■ WHAT YOU SHOULD DO
Once the line with "(328, 318) = (41, 502): none" is found in the entries below, print it and each following line exactly, stopping after the line with "camera: 15 degrees right, 10 degrees up"; print nothing else.

■ THE INPUT
---
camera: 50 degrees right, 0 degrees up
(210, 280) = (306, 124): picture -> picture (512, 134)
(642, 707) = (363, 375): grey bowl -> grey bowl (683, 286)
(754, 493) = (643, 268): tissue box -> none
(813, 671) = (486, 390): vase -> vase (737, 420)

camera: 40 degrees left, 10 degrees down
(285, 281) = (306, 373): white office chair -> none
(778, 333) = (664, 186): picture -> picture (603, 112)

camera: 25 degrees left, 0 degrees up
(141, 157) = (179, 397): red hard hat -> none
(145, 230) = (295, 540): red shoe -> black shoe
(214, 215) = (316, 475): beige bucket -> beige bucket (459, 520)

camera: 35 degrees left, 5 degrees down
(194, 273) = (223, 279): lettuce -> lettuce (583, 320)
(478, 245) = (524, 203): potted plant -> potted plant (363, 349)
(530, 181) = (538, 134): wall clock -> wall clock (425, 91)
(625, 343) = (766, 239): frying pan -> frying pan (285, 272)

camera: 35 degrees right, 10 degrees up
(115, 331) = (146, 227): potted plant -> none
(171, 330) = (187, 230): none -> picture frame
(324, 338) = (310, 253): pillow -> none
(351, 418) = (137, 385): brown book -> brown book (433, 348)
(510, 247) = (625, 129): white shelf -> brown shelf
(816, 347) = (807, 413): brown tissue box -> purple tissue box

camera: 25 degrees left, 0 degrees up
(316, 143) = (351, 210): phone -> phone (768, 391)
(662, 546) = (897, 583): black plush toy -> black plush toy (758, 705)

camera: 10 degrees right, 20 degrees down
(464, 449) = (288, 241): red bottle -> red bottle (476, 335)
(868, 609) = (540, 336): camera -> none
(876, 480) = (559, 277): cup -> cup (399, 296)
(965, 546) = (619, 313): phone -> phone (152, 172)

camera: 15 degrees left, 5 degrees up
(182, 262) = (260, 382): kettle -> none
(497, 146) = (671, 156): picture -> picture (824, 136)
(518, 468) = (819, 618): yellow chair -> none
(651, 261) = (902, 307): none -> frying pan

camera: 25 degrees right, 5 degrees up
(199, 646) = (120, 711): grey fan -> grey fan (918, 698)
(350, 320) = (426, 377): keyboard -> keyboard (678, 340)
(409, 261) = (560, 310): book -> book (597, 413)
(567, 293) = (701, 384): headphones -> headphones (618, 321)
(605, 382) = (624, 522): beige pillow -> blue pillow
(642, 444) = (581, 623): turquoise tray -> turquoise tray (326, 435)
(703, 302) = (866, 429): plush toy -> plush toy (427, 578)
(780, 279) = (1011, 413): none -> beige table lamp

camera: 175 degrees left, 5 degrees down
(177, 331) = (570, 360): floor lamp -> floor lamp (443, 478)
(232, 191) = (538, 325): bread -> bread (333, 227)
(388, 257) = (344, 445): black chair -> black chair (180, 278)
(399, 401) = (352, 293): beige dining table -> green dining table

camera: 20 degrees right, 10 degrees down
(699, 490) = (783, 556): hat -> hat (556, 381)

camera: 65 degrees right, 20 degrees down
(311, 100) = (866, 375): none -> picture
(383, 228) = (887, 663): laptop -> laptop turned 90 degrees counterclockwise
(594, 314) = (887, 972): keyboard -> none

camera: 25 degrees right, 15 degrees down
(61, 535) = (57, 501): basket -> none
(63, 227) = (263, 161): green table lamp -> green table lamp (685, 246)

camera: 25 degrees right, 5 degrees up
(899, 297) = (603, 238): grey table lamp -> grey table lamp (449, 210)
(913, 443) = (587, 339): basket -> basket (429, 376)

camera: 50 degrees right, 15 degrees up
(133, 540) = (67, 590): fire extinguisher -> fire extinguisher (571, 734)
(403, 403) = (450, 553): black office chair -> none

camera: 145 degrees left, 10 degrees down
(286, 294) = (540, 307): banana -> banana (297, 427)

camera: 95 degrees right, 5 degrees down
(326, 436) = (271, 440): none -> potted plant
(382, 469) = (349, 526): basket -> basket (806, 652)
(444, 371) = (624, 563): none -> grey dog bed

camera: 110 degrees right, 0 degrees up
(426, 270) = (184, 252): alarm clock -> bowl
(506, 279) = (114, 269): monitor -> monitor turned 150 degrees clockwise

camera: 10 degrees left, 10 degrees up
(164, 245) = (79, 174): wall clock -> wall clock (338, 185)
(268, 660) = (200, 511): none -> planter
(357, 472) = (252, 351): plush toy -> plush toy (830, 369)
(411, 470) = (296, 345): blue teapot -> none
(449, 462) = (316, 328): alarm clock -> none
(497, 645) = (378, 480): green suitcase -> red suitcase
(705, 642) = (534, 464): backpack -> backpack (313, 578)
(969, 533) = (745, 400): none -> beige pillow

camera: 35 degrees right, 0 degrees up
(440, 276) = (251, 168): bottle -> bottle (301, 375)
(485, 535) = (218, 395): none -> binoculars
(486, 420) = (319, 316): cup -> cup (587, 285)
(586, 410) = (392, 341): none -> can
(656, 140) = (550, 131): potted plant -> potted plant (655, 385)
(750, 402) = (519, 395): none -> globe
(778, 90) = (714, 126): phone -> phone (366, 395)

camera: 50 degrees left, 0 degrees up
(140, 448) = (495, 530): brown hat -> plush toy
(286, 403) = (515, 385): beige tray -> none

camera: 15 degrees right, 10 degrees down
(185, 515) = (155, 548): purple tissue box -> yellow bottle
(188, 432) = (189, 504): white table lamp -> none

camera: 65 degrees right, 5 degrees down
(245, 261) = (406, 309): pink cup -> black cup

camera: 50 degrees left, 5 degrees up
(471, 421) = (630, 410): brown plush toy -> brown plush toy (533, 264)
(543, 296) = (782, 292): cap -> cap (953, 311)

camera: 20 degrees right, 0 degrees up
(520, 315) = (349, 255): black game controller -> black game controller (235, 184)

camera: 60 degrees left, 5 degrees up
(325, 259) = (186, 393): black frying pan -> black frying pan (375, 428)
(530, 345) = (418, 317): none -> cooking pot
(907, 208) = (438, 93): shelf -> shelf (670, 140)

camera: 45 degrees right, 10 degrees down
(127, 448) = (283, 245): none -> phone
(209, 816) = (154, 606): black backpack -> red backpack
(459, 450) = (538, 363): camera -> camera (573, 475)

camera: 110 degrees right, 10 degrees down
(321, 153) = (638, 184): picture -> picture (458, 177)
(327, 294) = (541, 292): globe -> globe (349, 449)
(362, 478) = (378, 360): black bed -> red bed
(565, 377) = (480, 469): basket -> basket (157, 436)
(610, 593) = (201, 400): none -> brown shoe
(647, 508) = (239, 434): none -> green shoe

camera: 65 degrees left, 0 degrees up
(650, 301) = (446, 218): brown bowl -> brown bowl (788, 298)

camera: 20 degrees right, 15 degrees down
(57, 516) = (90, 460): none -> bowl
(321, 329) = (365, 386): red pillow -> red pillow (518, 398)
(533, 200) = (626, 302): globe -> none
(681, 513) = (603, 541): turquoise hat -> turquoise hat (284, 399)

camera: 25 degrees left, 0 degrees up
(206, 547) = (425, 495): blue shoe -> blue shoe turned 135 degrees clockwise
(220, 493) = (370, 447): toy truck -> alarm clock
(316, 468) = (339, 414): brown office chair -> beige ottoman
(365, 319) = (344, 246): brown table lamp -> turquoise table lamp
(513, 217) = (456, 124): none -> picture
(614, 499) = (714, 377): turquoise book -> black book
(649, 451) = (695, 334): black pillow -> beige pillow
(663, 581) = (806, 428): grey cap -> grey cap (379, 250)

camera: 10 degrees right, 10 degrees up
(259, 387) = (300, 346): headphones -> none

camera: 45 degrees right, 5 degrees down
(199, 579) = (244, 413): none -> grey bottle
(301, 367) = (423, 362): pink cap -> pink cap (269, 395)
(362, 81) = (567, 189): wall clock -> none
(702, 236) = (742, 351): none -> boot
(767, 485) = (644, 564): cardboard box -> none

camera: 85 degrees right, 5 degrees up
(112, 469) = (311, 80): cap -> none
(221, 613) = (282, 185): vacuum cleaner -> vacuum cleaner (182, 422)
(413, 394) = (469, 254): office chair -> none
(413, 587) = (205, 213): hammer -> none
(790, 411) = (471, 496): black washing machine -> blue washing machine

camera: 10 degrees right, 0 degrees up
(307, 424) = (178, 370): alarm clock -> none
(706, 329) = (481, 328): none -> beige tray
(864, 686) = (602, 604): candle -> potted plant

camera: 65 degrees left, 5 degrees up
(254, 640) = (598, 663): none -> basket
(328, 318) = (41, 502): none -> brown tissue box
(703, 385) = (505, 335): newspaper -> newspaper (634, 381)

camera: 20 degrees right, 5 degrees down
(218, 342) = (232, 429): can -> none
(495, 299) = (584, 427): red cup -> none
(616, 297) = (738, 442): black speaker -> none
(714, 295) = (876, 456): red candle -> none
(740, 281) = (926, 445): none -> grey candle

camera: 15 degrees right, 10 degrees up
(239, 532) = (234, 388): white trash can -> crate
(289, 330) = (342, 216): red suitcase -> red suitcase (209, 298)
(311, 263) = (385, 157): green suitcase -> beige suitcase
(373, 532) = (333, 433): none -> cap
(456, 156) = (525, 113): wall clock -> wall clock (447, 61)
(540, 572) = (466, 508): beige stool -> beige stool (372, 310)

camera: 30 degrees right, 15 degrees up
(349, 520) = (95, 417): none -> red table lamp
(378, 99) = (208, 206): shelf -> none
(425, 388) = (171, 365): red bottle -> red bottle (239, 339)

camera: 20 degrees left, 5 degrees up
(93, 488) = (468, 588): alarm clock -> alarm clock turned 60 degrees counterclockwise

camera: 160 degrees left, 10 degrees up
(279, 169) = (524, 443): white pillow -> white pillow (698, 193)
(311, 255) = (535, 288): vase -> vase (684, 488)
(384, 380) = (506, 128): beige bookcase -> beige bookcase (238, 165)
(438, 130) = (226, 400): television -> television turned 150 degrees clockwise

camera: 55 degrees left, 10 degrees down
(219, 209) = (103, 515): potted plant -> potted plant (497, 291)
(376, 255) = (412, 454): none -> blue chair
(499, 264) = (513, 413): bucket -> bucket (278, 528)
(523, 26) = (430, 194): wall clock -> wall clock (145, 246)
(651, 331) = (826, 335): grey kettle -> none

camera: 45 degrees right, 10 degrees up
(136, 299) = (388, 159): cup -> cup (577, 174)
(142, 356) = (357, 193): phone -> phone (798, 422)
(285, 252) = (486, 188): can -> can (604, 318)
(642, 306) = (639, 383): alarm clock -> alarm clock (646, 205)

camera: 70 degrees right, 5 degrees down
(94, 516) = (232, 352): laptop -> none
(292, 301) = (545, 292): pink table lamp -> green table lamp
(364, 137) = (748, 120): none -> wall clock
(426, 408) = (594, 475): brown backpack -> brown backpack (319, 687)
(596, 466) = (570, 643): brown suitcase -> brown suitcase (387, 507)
---
■ SOLUTION TO THIS EXERCISE
(328, 318) = (41, 502): none -> brown tissue box
(703, 385) = (505, 335): newspaper -> newspaper (634, 381)

camera: 20 degrees right, 5 degrees down
(218, 342) = (232, 429): can -> none
(495, 299) = (584, 427): red cup -> none
(616, 297) = (738, 442): black speaker -> none
(714, 295) = (876, 456): red candle -> none
(740, 281) = (926, 445): none -> grey candle

camera: 15 degrees right, 10 degrees up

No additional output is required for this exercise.